Friday morning, after our hefty breakfast of Moroccan mint tea, fresh orange juice, an assortment of pastries and yogurt, we set out to explore the city and its market district know as the “medina” which was originally a fort built to keep out the Spanish. The strategy back then was to build like a labyrinth to confuse invaders (or those with an extremely poor sense of direction) but I was so awed by the sensory experience of the colors, sents, and sounds that I didn’t mind getting lost. Joanna and Melissa haggled over scarves, while the boys learned that not everyone who approaches you really wants to be your friend, and I gorged my self on olives and photo opportunities. Upon finally stumbling out of the medina we found our selves at the royal palace just as prayer was being called. I felt obtrusive witnessing such a spiritual act yet completely awed at the same time. There were hundreds of men filling the plaza, each with their own prayer rug with shoes neatly placed beside. The sound of the mass simultaneously rising and bowing was like a collective inhale and exhale, and when they began chanted together, even us western bystanders could feel the presence of Ala. Suddenly it was over; they bid fair well to each other, picked up their rugs, put on their shoes and dissolved back into the city.
My house mate had told me of a mountain town that was a must see called Chefchaouen, so on Saturday we crammed into another decrepit taxi and headed south. Chefchauen was like a story book village and as a result, much more touristy. The town colors are blue and white meaning they can be found in the buildings, tiles, and hand woven rugs and blankets that line the streets. We opted for less grand lodging at only 5 euros a night and enjoyed sampling couscous, Moroccan soup and mint tea at the various hole in the wall restaurants.

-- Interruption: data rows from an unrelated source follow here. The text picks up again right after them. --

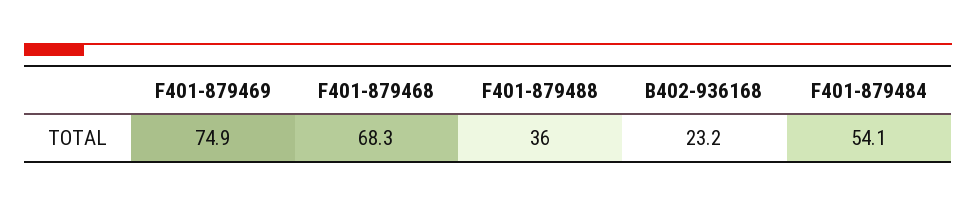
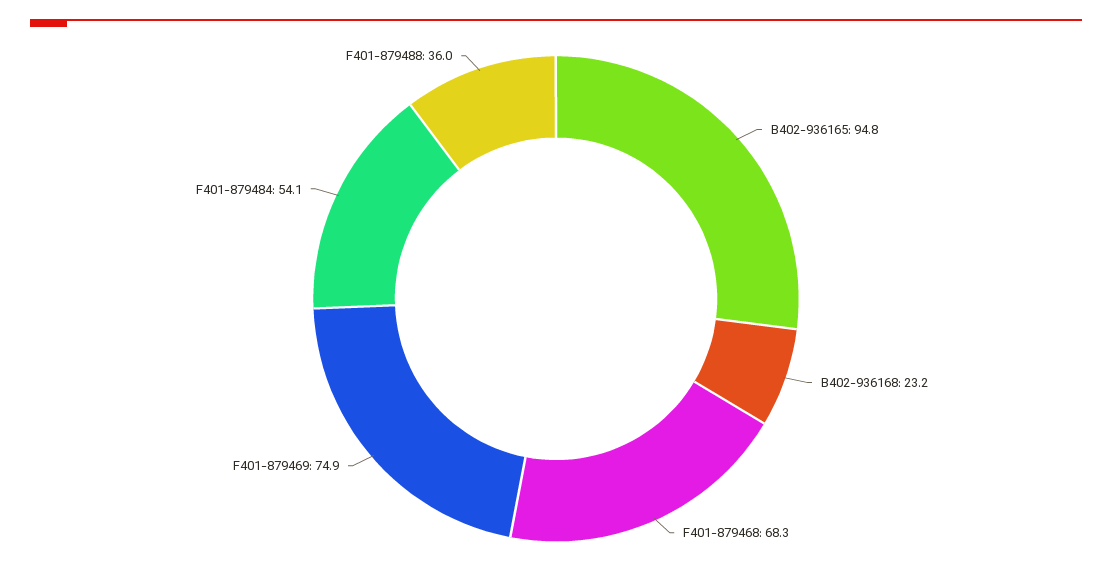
B402-936165: none -> 94.8

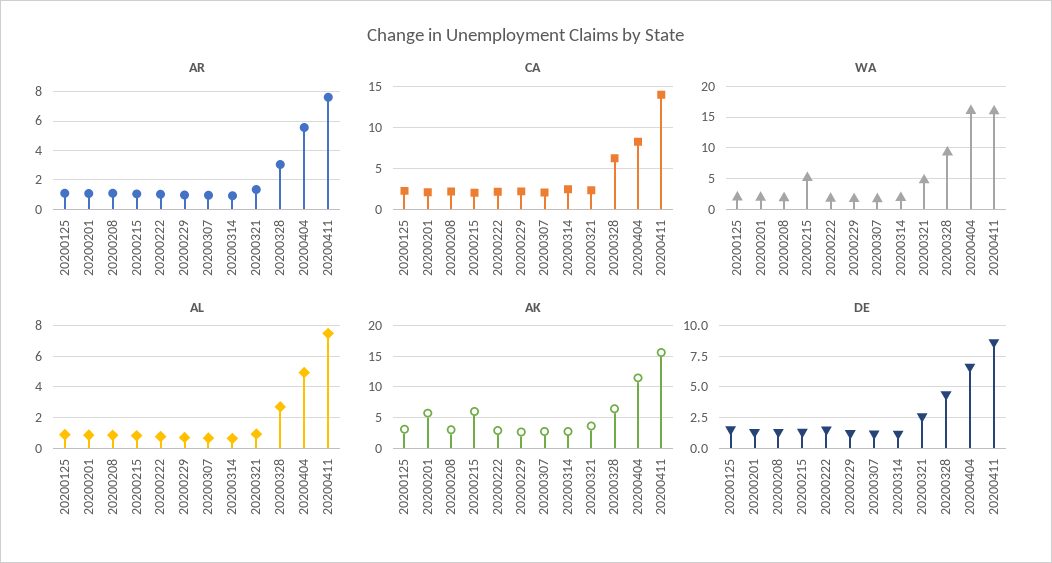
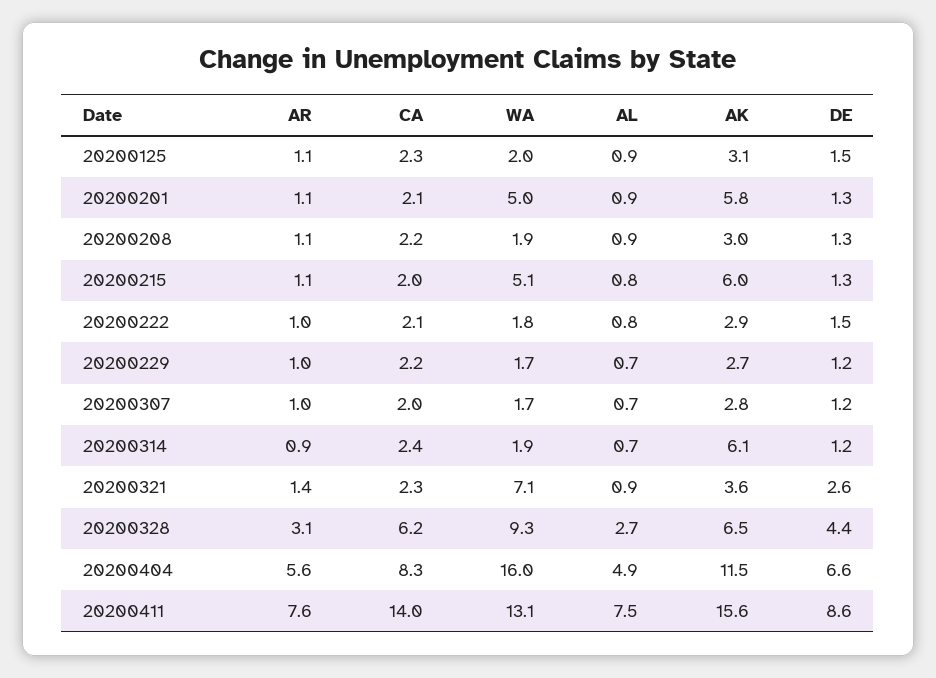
WA, 20200201: 2 -> 5
WA, 20200321: 5 -> 7.1
WA, 20200411: 16 -> 13.1
AK, 20200314: 3 -> 6.1

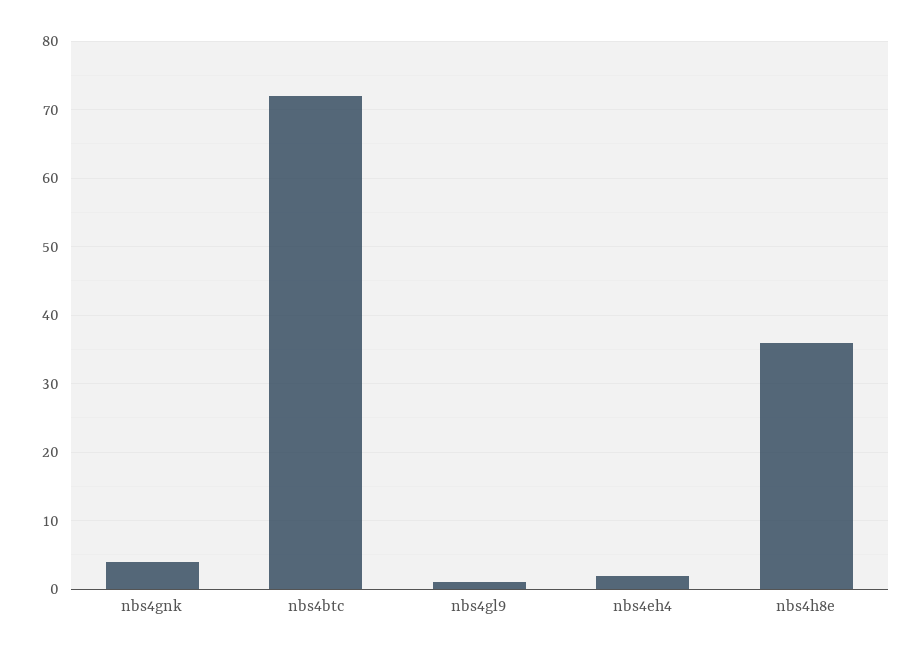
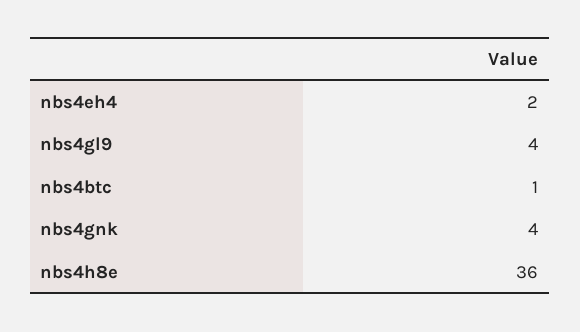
nbs4btc: 72 -> 1
nbs4gl9: 1 -> 4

Once again, we found ourselves dazzled by the colors and sents of the market place: beads, scarves, leather, iron, animal skins, fabrics, mint, curry, cinnamon, incense, dirt, shit, donkey… Melissa and I succumbed to the offer of henna painting and wandered into a woman’s house where her daughter sat us down and, with a syringe, coaxed the thick paste into intricate designs on our hands. We walked to the waterfall where women were washing their clothes and past herds of sheep and goats as we made our way up the hill to a dilapidated tower. From the top one could see the village, mountains and country side. I was surprised by how lush the vegetation was; coming from Almería Spain where it is so dry I expected Africa to be a desert (I guess I’ve got to travel further south to find that). Since Morocco is a Muslim country, and therefore dry, much to Juan’s dismay, there was not a beer to be found anywhere and we had to celebrate the setting sun with yet another glass of sweet mint tea. So sweet in fact that honey bees decided to invite themselves to our party, rather impertinent but they felt they had a claim to get drunk on sugar as much as us.
It would have been easy to have gotten lost in the story book land of tea, blue and white, but the 5 am prayer call also signaled the embankment of our return trip home. It was like seeing a film in reverse: the taxi back, crossing the boarder, the ferry, the car ride and then finally home again, back to my clean bed, hot shower, bills to pay and a new day of spoiled children to teach. At least now I can say I’ve been to Africa.